START Given entries

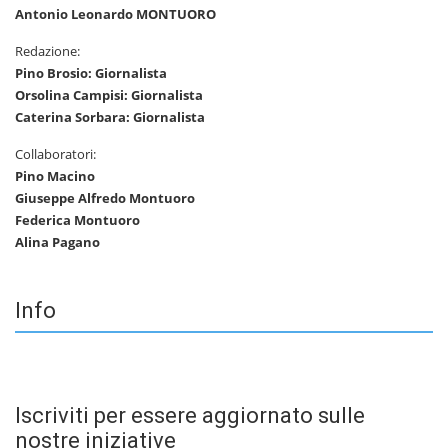
Antonio Leonardo MONTUORO
Redazione:
Pino Brosio: Giornalista
Orsolina Campisi: Giornalista
Caterina Sorbara: Giornalista
Collaboratori:
Pino Macino
Giuseppe Alfredo Montuoro
Federica Montuoro
Alina Pagano
Info
Iscriviti per essere aggiornato sulle
nostre iniziative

END Given entries

**Directive:** Copy every line from the records that holds the string "Giornalista".

**Result of the exercise:**
Pino Brosio: Giornalista
Orsolina Campisi: Giornalista
Caterina Sorbara: Giornalista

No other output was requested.